Collected data

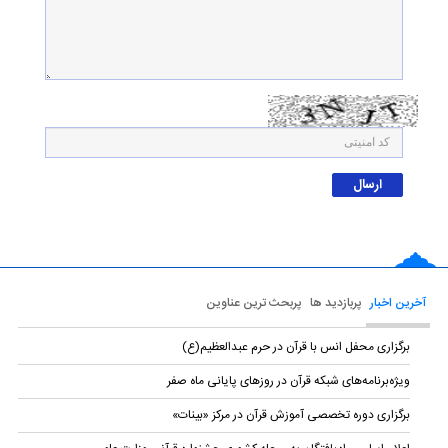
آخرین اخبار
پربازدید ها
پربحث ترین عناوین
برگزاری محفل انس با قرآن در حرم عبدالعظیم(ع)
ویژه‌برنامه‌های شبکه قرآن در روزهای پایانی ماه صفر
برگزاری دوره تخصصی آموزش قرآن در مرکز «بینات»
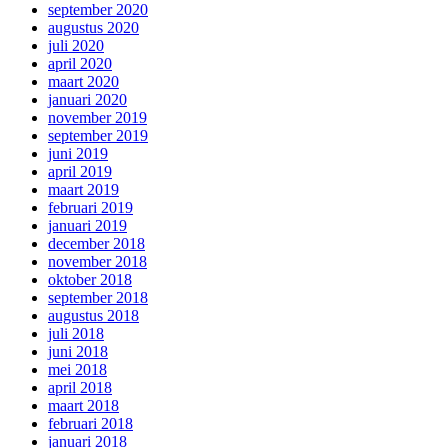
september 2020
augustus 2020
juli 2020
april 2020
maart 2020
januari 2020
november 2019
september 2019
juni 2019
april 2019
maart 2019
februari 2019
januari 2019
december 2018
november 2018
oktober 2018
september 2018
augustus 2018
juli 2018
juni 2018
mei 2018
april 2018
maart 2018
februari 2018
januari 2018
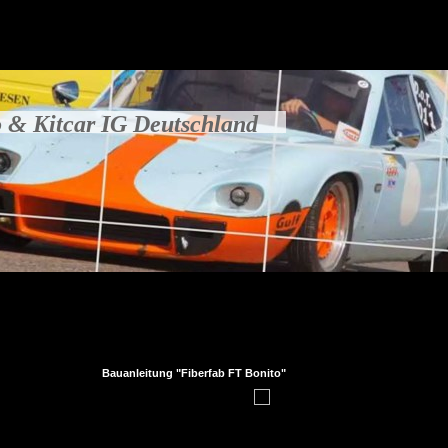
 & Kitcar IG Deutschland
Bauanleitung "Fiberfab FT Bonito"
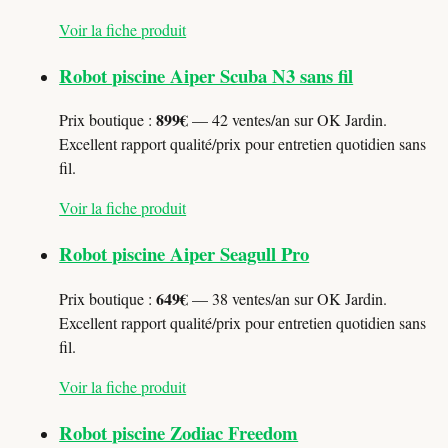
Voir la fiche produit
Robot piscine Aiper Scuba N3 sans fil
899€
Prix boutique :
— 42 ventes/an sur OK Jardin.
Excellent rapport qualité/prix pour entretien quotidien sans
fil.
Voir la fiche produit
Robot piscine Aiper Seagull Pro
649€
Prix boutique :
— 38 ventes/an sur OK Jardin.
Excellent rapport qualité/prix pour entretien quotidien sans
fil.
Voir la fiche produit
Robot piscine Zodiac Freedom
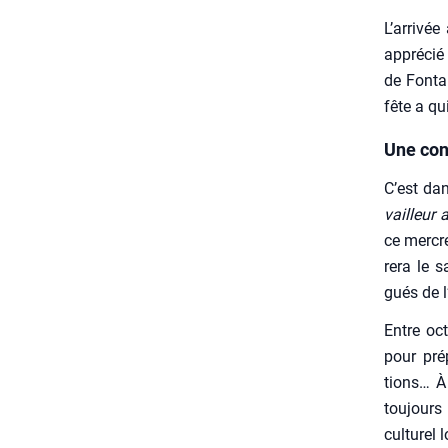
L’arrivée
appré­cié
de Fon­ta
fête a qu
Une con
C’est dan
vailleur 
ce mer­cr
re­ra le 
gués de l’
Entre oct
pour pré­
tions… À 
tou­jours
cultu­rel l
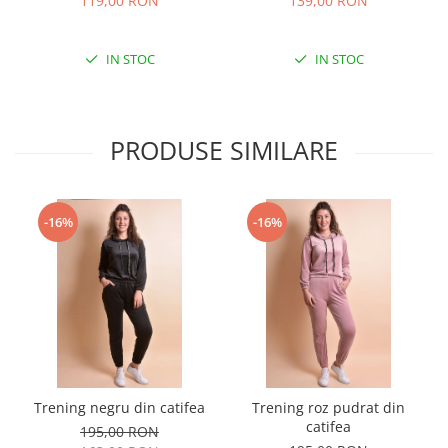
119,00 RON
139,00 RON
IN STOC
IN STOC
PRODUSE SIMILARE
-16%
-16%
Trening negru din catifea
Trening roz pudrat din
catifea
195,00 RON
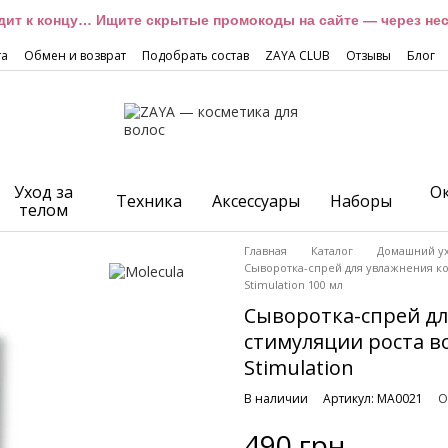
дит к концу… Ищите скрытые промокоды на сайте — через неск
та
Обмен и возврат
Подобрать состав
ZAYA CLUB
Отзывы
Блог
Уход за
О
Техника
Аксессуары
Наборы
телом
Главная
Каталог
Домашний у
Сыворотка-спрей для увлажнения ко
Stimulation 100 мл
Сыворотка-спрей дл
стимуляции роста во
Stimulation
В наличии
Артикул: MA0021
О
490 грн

→ **PROBLEM DESCRIPTION**: Count each line of the data where the word "ventes" appears, then reply with the total only.

→ **EXERCISE OUTPUT**: 2